The swing to the Greek far left was much more pronounced. Panos Garganas, the editor of the Trotskyist Workers Solidarity, was euphoric. “The swing to the left was huge. The vote for left parties reached 2,115,000—over 33 per cent of the total.” (He is not including Pasok, note.) He dismissed the fascist breakthrough as “the only dark spot in the results.” Some spot.
In short, the Greek center could not hold. Pasok and New Democracy normally win 85 percent of the vote between them. This time—after backing the austerity programs imposed by the EU—they only secured 34 percent, combined.

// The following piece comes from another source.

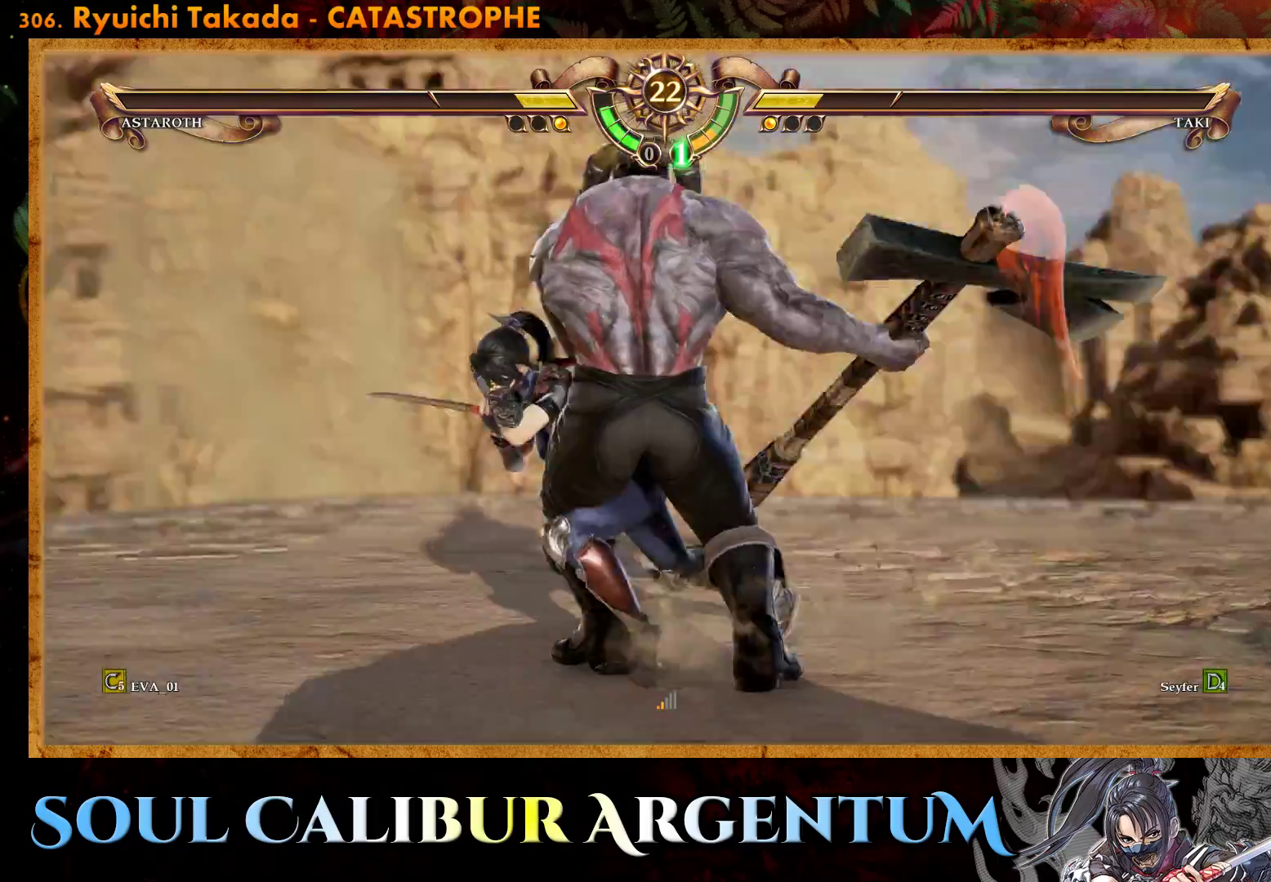
{"buttons": ["SQUARE", "L1"], "right_stick": "center", "events": [[50, "L1", "up"], [67, "SQUARE", "up"], [133, "L1", "down"], [150, "SQUARE", "down"], [200, "L1", "up"], [233, "SQUARE", "up"], [300, "L1", "down"], [300, "SQUARE", "down"], [367, "L1", "up"], [367, "SQUARE", "up"], [450, "L1", "down"], [450, "SQUARE", "down"]]}
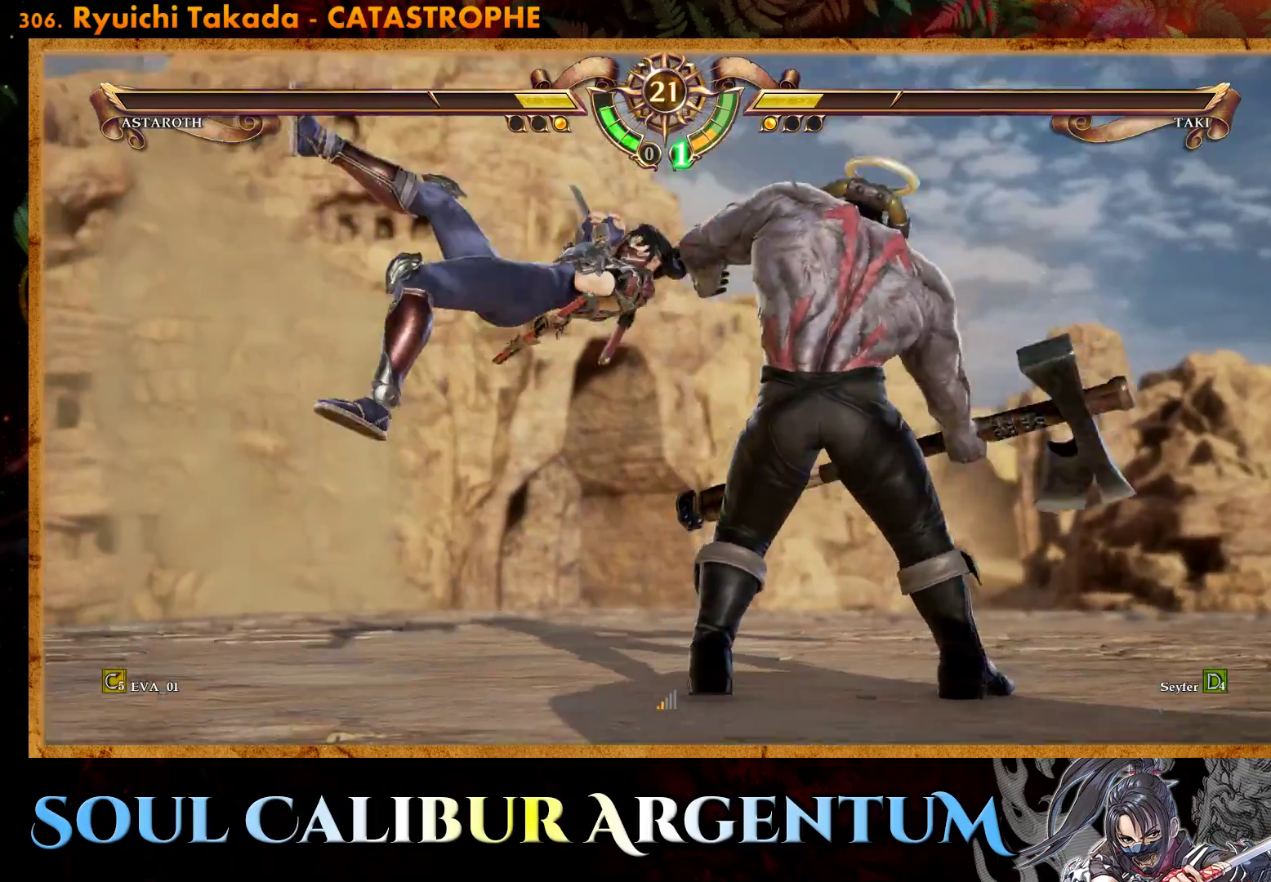
{"buttons": ["SQUARE", "L1"], "right_stick": "center", "events": [[50, "L1", "up"], [67, "SQUARE", "up"], [133, "L1", "down"], [133, "SQUARE", "down"], [200, "L1", "up"], [233, "SQUARE", "up"], [283, "L1", "down"], [300, "SQUARE", "down"], [367, "L1", "up"], [400, "SQUARE", "up"], [450, "L1", "down"], [467, "SQUARE", "down"]]}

None of this is really surprising. The Greek economy is imploding. The 7 percent fall in economic output last year will be matched by a 7 percent fall this year. Out of a population of about 11 million, 1.5 million are unemployed. Wages are down 22 percent and pensions have fallen 15 to 25 percent since 2010. The cuts in social services are deep. National economic sovereignty is in tatters, replaced by the rule of the EU “troika”—debt inspectors from the European Commission, European Central Bank, and International Monetary Fund—and a technocratic coalition government in Greece headed by former banker Lucas Papademos that has been subservient to the troika’s dictates.
Across Europe, the slow strangulation of the southern countries inside the eurozone must surely be brought to an end, the austerity programs of the northern countries must be replaced by coordinated growth and restructuring policy, and the banking system must be back into the social contract.